Well, your family can find out this fall by grabbing a joystick at the Museum of Science, where two traveling exhibits will give you a look back in time with “Mammoths and Mastodons: Titans of the Ice Age” and deep undersea in “Shipwreck! Pirates & Treasure.”
Also, there is real mammoth poop.
“Mammoths and Mastodons,” opening Oct. 7, takes us back 10,000 to 20,000 years when these giant creatures roamed North America and were hunted by early man.

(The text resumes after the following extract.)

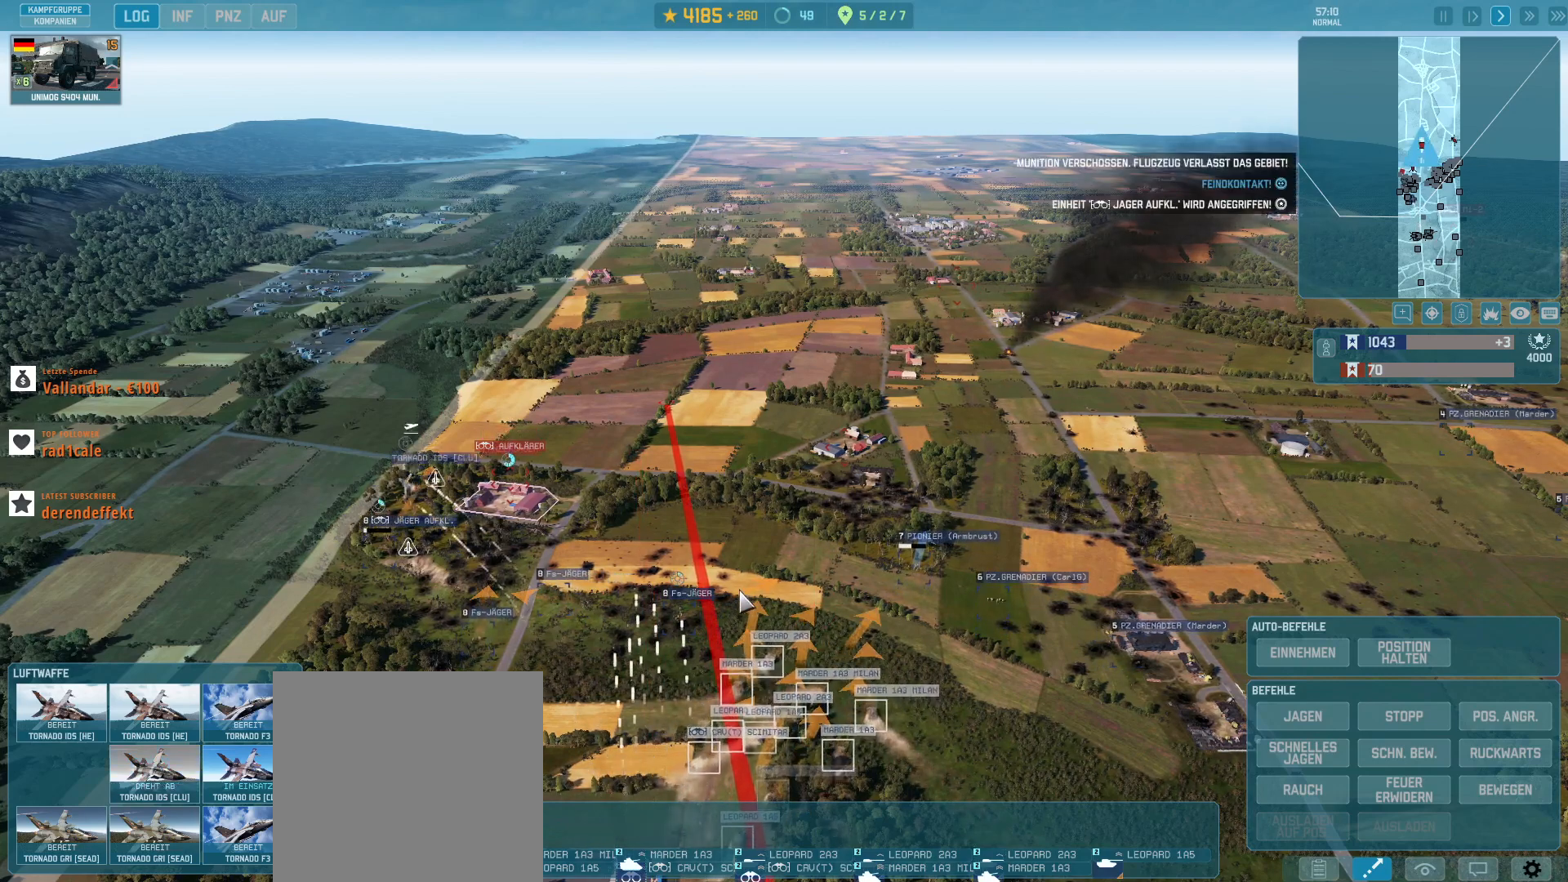
{"keys": ["g"], "mouse": [], "events": []}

The centerpieces of the exhibit include full-size replicas of Ice Age creatures, including a 12-foot-tall mammoth, a large bear, and a saber-tooth cat.
“We’ve got a lot of exhibitry that’s really evocative of that time, like large-scale projections so you can see what the environment was like,” said Hilary Hansen Sanders, traveling exhibitions manager for the Field Museum in Chicago, which created the show.

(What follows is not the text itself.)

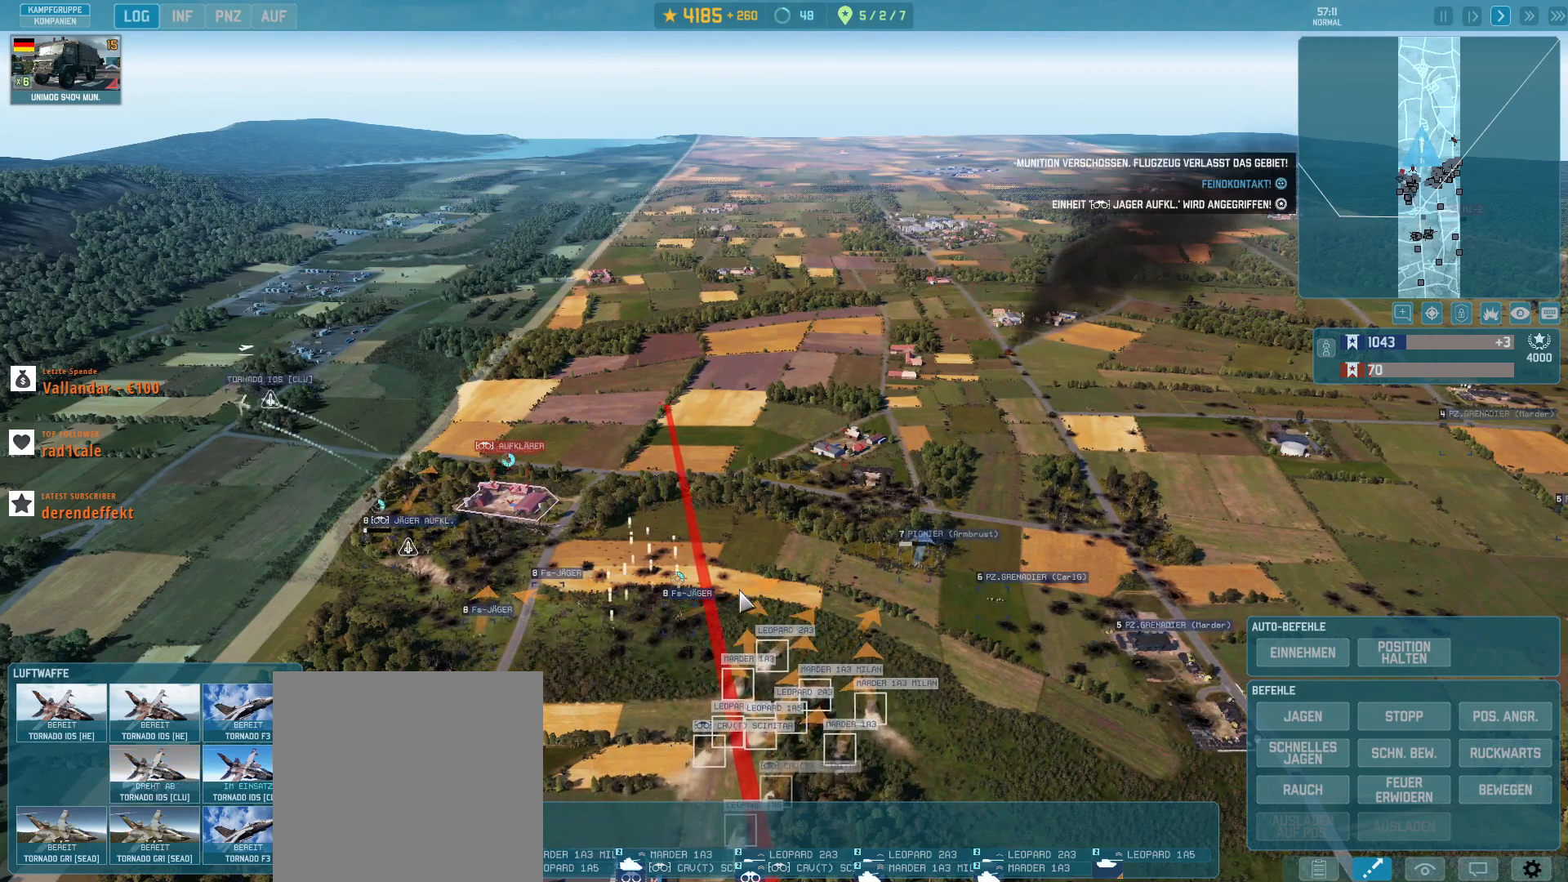
{"keys": ["g"], "mouse": [], "events": []}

“I think one of the things kids will like the most is an interactive where you essentially get to walk into a [virtual] cave and learn about the artwork, the cave paintings that early humans were doing at the time,” Sanders said. “Through a Wii controller you’re able to explore these caves and learn more about these animals and how people had a relationship with them.”
The interactive highlight may be the station where two visitors can use joysticks to control trunks like a mammoth’s or an elephant’s. “You are able to see how many muscles are used to do such seemingly small tasks as plucking a leaf off a branch,” she said.
The ooohs and aaahs may come fastest, though, when kids meet Lyuba, a detailed replica of a female mammoth calf discovered in the permafrost by a Siberian reindeer herder and his sons in 2007.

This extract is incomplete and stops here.